# Sublimating Sandstone Coaster Problem



## gardenhillemb (Oct 29, 2015)

I'm trying to sublimate onto sandstone coasters. I am doing them with the sub face down (heat up) at 380F for 270 seconds. I've tried at different times from 120 seconds up to 360 seconds.

Everytime I do a test, it comes out "faded". Not vibrant like on the paper. I don't have any problems with mugs, but these coasters are kicking my butt. 

Any suggestions? I contacted the vendor and he recommended face down at 380F for 270 seconds so I've tried that.

Thanks,


----------



## Conde_David (May 29, 2008)

So is coaster is face up or face down?


Sent from my iPhone using Tapatalk


----------



## gardenhillemb (Oct 29, 2015)

I've tried the coaster face up and face down (this is what the vendor said to do). Both gave the same results.


----------



## Conde_David (May 29, 2008)

You Have to do them with coaster face up. What brand coaster?

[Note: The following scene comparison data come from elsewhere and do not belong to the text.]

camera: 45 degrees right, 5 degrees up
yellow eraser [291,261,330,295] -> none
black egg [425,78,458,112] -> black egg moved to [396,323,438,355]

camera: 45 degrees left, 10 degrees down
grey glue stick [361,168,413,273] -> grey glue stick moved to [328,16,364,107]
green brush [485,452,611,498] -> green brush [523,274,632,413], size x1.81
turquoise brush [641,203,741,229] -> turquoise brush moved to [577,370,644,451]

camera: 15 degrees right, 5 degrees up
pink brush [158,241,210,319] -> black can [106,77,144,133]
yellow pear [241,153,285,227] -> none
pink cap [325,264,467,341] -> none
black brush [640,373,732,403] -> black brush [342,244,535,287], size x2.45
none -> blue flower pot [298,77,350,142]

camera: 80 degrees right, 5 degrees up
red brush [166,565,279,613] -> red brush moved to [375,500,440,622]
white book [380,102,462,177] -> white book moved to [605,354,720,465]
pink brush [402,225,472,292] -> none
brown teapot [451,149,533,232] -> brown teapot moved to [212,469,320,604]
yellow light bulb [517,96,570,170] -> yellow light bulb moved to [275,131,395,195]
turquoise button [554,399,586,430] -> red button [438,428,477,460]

Sent from my iPhone using Tapatalk


----------



## gardenhillemb (Oct 29, 2015)

US Cutter is where I got them. If doing them face up, what time and temp?


----------



## Conde_David (May 29, 2008)

If they are the p
brand I think than that's what you get. Ours are vivid. Sorry. Look at the bottom does it say "made in China PU"?

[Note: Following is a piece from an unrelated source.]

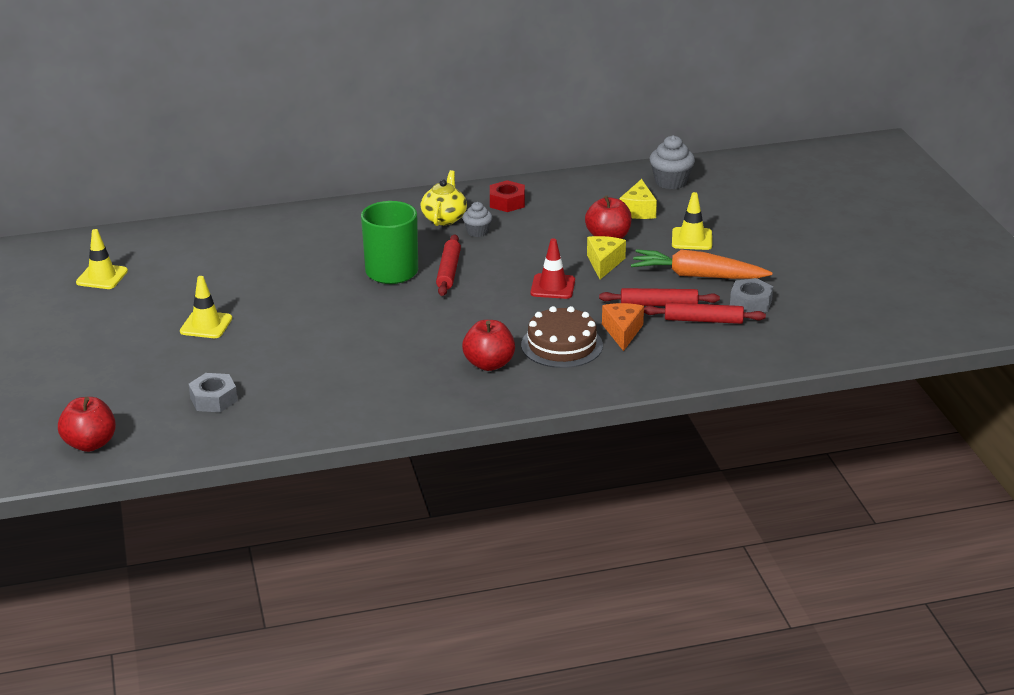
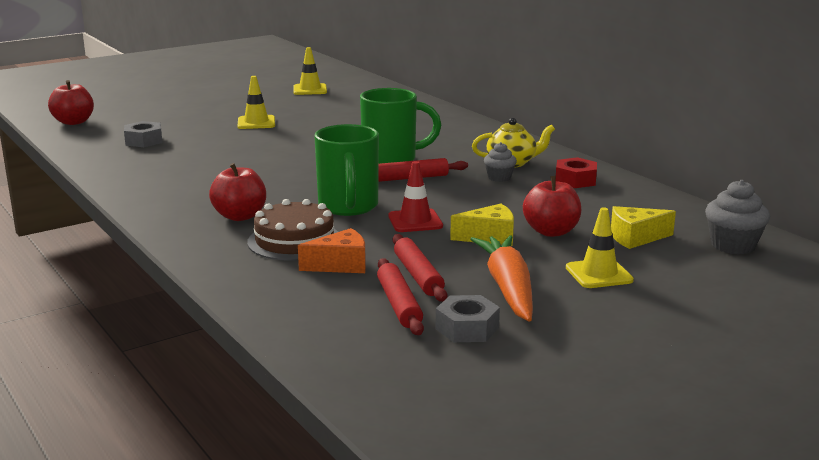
camera: 70 degrees right, 10 degrees down
none -> green mug [314,124,379,216]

Sent from my iPhone using Tapatalk


----------



## gardenhillemb (Oct 29, 2015)

Yes. "Made in China/P U" What kind do you use?


----------



## Conde_David (May 29, 2008)

We cost our own here in USA


Sent from my iPhone using Tapatalk


----------



## Conde_David (May 29, 2008)

Coat


Sent from my iPhone using Tapatalk


----------



## gardenhillemb (Oct 29, 2015)

Thanks, I'm looking at your website right now. You've really got a lot of different blanks. Thanks again, I will be placing an order once I figure out what all you have.


----------



## STPG Press (Jul 6, 2015)

Are you sure you are printing on the correct side of the transfer paper?

Sorry, but I have to ask. I can't tell you how many shirts I wasted because I thought "up" was "down".

Cheers!


----------



## Dekzion (May 18, 2015)

STPG Press said:


> Are you sure you are printing on the correct side of the transfer paper?
> 
> Sorry, but I have to ask. I can't tell you how many shirts I wasted because I thought "up" was "down".
> 
> Cheers!


That used to happen to me once in a while, solution? when the pack arrives go through it making a pencil line on the reverse of each sheet whilst you can tell which is which. Boring but works.


----------



## Dekzion (May 18, 2015)

@Pat, I haven't subbed the sandstone yet, but if it really is stone I'd be putting it face down on some felt with medium to high pressure and as a test I'd be sending the time up around 4-500 seconds, if it comes out with brown blacks at least you know it transfers and you can drop the time down around the mid 300's next time. and you can always cut a coaster in half to save wasting two.


----------



## gardenhillemb (Oct 29, 2015)

I've been using the brighter white side of the paper to print on. I will check, but I don't recall the paper saying which is the print side. Seems to work well on my mugs.


----------



## BrendaPhoto (Jan 6, 2017)

All my coasters and tiles I do face up, 400 degrees, and a folded Softlink t shirt on it. If things look faded, I increase the time. I always lift a corner, take a peek, then if faded I know it is not ready yet, so I heat some more. Then write down what was done. And heavy pressure.
Brenda


----------